Material for this exercise Start Marker

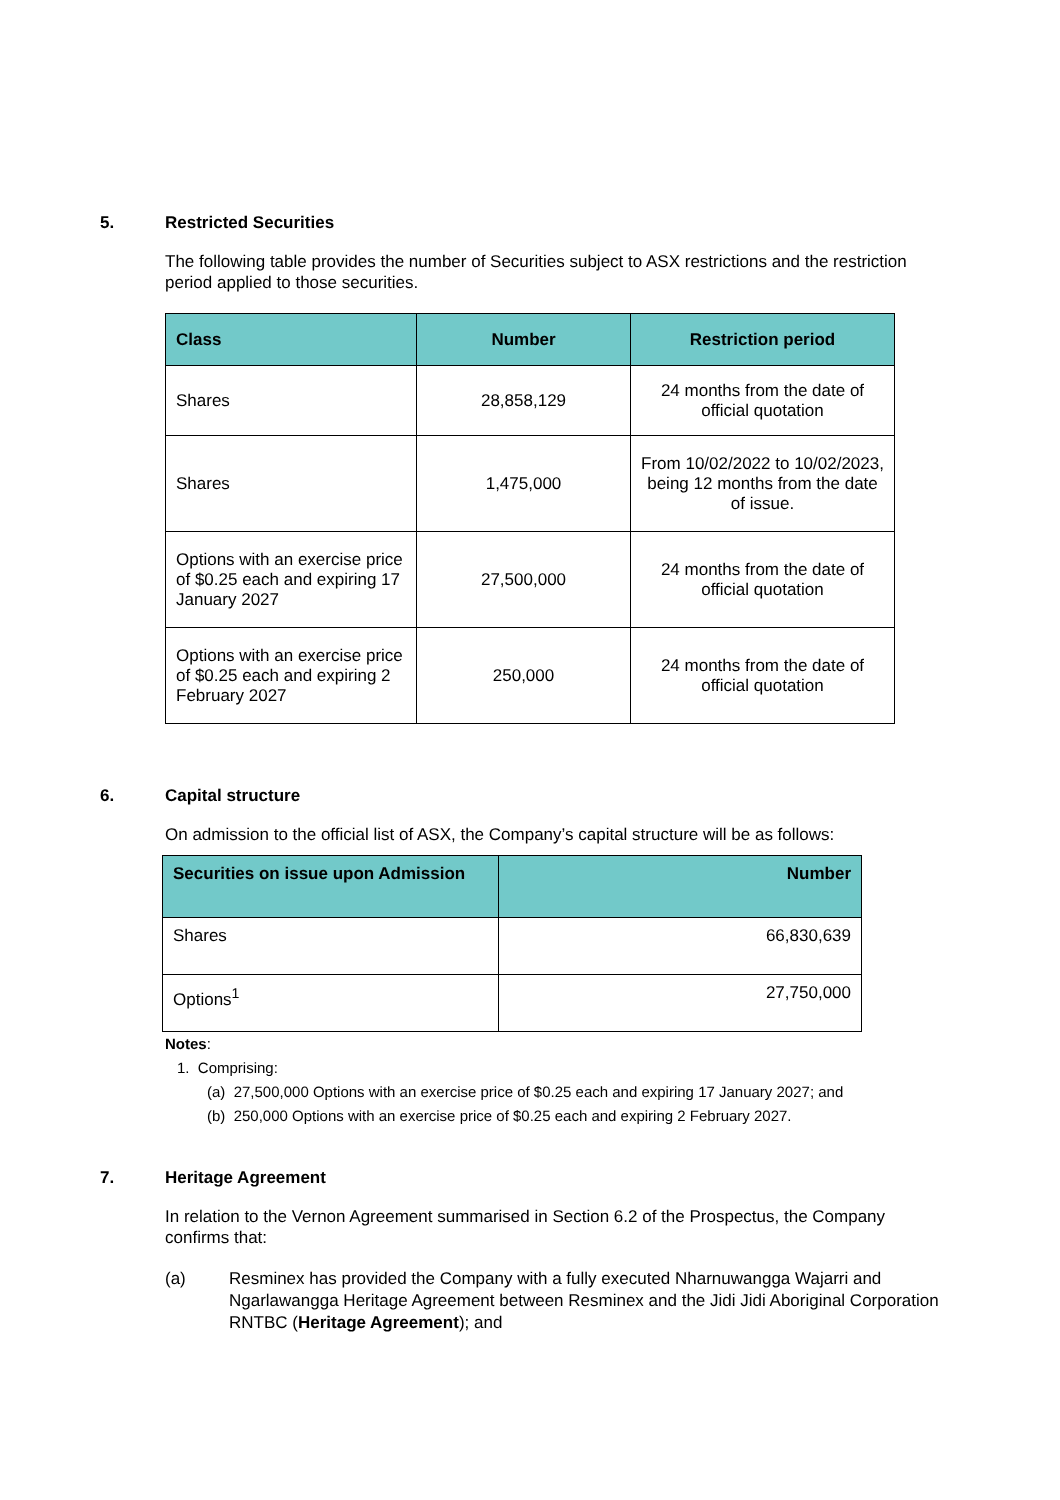5. Restricted Securities
The following table provides the number of Securities subject to ASX restrictions and the restriction period applied to those securities.
| Class | Number | Restriction period |
| --- | --- | --- |
| Shares | 28,858,129 | 24 months from the date of official quotation |
| Shares | 1,475,000 | From 10/02/2022 to 10/02/2023, being 12 months from the date of issue. |
| Options with an exercise price of $0.25 each and expiring 17 January 2027 | 27,500,000 | 24 months from the date of official quotation |
| Options with an exercise price of $0.25 each and expiring 2 February 2027 | 250,000 | 24 months from the date of official quotation |
6. Capital structure
On admission to the official list of ASX, the Company’s capital structure will be as follows:
| Securities on issue upon Admission | Number |
| --- | --- |
| Shares | 66,830,639 |
| Options<sup>1</sup> | 27,750,000 |
Notes:
1. Comprising:
(a) 27,500,000 Options with an exercise price of $0.25 each and expiring 17 January 2027; and
(b) 250,000 Options with an exercise price of $0.25 each and expiring 2 February 2027.
7. Heritage Agreement
In relation to the Vernon Agreement summarised in Section 6.2 of the Prospectus, the Company confirms that:
(a) Resminex has provided the Company with a fully executed Nharnuwangga Wajarri and Ngarlawangga Heritage Agreement between Resminex and the Jidi Jidi Aboriginal Corporation RNTBC (Heritage Agreement); and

Material for this exercise End Marker

* [Directions] Each line from the first line of the records through the line containing "Shares | 28,858,129" must be reproduced exactly, with both ends included and all pictures omitted; nothing else belongs in the answer.

* [Output for this task]
5. Restricted Securities
The following table provides the number of Securities subject to ASX restrictions and the restriction period applied to those securities.
| Class | Number | Restriction period |
| --- | --- | --- |
| Shares | 28,858,129 | 24 months from the date of official quotation |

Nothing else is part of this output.